*Do this*. Please output, unchanged, the lines of the entries below from the line with "scientific name: Fuscopolistes" to the line with "scientific name: Junco hyemalis", including both of those lines and nothing else.

## start Data supplied

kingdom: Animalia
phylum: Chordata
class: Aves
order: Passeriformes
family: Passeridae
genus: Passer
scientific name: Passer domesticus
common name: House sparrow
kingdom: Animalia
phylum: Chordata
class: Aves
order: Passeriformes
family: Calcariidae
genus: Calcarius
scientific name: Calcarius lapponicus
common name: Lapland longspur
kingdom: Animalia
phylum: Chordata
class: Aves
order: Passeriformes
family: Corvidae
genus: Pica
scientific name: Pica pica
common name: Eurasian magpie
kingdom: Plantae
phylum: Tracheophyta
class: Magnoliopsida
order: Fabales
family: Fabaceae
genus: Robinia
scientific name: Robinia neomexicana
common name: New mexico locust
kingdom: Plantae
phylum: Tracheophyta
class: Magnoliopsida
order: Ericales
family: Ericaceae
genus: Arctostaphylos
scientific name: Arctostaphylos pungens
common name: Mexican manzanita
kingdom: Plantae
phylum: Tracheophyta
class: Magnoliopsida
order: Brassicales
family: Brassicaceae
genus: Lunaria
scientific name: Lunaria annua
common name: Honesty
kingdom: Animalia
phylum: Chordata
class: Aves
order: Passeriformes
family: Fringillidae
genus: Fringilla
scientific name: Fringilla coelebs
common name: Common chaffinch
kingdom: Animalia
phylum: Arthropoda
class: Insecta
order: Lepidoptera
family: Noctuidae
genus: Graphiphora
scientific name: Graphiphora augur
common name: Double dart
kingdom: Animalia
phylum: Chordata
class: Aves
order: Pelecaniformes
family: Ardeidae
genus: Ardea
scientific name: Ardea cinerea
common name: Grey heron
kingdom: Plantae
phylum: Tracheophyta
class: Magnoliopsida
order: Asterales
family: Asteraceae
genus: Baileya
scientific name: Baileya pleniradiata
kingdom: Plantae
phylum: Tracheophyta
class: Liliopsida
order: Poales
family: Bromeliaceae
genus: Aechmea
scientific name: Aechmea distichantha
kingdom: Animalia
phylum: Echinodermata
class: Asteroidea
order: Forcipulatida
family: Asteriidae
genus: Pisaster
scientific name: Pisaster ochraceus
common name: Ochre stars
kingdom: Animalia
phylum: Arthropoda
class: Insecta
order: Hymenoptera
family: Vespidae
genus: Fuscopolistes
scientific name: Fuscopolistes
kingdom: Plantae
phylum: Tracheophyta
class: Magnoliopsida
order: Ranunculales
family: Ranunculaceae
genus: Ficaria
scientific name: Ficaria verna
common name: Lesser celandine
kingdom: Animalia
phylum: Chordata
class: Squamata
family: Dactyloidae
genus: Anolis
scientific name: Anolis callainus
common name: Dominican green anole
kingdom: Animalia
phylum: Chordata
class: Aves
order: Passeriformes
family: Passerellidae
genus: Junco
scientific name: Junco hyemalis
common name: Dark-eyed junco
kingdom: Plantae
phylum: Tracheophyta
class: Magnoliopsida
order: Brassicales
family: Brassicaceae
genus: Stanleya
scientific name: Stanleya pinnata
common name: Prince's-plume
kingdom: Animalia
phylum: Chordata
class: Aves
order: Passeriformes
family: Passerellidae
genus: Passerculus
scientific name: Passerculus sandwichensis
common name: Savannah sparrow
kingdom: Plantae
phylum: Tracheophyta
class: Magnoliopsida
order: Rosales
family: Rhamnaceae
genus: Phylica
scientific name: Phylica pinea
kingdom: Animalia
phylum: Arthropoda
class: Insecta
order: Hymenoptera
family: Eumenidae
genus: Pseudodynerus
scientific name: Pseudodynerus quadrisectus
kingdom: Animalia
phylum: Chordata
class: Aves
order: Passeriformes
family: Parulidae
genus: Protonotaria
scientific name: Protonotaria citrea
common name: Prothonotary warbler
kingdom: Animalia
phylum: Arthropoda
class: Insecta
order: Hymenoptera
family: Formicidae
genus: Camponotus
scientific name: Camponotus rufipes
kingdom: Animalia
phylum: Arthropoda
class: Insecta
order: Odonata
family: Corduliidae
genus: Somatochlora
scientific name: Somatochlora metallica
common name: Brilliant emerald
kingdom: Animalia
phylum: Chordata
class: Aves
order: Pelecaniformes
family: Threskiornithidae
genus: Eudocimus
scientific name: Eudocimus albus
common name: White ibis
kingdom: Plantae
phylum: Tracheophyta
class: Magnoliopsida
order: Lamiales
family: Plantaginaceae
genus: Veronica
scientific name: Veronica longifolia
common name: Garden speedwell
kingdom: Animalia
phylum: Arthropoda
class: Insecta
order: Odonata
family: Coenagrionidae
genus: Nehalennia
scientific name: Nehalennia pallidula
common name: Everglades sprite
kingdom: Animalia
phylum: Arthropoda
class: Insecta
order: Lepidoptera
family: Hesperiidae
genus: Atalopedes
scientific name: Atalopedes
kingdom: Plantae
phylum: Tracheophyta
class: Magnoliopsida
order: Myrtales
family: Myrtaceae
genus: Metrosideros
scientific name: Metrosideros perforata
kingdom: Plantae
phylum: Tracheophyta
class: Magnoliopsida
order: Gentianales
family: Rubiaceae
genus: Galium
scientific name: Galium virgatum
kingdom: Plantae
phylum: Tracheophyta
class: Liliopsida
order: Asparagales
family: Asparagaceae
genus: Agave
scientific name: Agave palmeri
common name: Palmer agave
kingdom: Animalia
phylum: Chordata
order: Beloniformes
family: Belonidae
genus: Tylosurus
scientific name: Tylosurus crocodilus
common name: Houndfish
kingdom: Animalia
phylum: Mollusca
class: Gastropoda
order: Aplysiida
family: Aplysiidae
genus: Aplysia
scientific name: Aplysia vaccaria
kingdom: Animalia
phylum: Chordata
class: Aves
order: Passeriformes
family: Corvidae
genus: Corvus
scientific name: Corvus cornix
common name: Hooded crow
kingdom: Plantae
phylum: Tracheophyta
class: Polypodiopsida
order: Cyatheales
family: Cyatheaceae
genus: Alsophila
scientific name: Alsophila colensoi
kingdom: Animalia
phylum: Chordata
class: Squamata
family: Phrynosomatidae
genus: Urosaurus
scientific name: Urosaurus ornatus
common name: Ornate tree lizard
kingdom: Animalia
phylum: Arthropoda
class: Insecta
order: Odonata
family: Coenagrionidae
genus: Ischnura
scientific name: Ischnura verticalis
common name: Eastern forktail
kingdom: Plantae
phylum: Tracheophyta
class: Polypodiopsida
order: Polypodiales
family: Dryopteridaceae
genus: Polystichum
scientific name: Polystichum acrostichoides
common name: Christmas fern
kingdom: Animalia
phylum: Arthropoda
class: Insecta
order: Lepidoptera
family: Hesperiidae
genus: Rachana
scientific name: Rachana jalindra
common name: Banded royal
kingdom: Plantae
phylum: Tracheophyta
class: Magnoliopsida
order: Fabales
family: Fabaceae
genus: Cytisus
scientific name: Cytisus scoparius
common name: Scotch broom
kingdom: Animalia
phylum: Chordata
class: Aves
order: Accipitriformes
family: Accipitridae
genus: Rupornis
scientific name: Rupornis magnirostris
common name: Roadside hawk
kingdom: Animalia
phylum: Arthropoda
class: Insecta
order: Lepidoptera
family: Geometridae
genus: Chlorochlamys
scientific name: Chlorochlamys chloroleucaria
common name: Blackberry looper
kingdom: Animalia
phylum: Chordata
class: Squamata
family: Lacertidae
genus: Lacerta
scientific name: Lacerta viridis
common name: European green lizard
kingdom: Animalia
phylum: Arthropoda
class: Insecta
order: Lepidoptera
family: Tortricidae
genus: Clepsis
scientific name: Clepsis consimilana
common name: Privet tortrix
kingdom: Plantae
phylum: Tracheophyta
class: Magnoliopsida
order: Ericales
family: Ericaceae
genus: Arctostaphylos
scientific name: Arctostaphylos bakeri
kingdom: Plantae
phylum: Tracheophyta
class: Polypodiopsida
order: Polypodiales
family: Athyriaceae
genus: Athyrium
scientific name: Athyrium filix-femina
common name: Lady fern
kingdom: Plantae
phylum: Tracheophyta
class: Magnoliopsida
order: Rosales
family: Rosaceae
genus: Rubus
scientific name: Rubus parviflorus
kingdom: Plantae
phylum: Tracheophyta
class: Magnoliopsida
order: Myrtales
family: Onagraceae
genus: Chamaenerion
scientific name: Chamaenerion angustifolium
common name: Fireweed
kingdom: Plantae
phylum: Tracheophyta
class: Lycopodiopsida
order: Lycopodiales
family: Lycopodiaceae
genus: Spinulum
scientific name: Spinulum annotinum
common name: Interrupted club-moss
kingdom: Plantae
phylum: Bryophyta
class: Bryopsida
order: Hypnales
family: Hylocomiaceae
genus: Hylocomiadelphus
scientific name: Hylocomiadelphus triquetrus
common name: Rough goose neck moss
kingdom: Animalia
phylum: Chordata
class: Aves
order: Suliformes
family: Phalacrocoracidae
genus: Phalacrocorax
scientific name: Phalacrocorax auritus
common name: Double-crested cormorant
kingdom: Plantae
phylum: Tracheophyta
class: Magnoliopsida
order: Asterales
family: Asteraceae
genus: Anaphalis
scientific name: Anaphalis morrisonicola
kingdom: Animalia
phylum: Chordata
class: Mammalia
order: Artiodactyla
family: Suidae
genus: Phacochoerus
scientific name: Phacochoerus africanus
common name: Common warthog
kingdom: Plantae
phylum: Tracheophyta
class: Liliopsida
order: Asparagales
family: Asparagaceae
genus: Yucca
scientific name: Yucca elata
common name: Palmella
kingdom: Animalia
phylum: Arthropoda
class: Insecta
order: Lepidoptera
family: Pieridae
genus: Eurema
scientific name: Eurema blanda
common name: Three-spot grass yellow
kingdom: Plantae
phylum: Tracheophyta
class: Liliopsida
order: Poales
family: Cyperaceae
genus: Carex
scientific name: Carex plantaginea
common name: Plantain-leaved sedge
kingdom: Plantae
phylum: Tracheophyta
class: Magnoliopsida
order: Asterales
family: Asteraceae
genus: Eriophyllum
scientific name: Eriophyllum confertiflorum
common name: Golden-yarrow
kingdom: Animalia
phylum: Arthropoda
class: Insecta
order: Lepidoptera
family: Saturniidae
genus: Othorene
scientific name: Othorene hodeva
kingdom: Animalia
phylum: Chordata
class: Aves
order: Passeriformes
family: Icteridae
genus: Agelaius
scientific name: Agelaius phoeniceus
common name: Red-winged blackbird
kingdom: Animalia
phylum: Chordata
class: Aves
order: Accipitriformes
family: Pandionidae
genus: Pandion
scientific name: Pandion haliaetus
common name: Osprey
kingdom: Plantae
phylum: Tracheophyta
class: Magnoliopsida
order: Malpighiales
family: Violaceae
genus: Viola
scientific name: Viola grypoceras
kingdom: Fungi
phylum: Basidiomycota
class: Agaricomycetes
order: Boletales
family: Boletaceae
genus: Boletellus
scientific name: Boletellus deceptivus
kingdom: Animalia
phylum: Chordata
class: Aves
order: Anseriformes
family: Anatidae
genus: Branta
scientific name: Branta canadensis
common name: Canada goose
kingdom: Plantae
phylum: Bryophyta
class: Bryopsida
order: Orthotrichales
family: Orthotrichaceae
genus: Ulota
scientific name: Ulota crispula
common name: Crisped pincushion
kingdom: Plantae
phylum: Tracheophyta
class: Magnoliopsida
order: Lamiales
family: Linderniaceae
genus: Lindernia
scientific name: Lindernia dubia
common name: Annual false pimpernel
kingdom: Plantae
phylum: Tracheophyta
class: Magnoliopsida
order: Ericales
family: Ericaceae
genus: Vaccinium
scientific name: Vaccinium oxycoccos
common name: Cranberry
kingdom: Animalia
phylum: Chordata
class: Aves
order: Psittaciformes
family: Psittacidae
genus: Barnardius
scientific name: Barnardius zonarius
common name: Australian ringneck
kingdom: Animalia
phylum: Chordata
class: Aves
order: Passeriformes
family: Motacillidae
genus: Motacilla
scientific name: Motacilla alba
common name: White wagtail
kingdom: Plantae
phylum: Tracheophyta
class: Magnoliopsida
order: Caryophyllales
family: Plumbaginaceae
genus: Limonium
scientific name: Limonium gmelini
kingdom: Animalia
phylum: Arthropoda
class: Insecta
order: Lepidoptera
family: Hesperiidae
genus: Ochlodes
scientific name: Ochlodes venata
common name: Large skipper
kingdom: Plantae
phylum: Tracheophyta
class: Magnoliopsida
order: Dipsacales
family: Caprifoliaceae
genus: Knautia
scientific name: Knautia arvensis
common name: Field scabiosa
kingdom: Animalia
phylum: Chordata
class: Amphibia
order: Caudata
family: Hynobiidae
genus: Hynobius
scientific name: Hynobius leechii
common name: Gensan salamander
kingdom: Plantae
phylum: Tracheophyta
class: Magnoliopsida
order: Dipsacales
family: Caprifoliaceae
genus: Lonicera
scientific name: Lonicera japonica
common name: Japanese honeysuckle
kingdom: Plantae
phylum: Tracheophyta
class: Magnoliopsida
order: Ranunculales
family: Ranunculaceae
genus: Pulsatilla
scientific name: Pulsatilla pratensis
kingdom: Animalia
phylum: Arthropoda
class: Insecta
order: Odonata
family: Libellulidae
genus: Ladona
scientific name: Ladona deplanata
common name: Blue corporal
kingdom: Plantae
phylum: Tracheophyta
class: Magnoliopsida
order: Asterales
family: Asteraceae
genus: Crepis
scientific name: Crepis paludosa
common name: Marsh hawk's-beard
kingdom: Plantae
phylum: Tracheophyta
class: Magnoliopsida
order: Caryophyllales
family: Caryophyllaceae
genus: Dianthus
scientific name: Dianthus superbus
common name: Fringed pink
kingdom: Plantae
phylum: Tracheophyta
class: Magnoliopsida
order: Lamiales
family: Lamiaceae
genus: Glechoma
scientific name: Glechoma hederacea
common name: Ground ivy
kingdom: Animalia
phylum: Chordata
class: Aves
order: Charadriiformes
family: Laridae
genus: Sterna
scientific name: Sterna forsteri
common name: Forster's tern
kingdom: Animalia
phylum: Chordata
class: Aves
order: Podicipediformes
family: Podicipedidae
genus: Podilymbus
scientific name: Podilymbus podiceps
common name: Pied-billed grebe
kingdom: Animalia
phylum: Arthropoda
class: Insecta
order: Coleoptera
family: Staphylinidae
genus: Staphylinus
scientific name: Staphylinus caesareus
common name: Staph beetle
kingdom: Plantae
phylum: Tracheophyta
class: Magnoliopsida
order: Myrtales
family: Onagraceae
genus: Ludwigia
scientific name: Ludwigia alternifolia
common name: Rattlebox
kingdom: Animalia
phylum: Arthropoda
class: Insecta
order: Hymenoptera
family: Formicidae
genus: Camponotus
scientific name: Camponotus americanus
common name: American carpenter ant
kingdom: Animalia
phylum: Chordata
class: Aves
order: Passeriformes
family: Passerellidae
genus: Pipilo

## end Data supplied

*Solved exercise*.
scientific name: Fuscopolistes
kingdom: Plantae
phylum: Tracheophyta
class: Magnoliopsida
order: Ranunculales
family: Ranunculaceae
genus: Ficaria
scientific name: Ficaria verna
common name: Lesser celandine
kingdom: Animalia
phylum: Chordata
class: Squamata
family: Dactyloidae
genus: Anolis
scientific name: Anolis callainus
common name: Dominican green anole
kingdom: Animalia
phylum: Chordata
class: Aves
order: Passeriformes
family: Passerellidae
genus: Junco
scientific name: Junco hyemalis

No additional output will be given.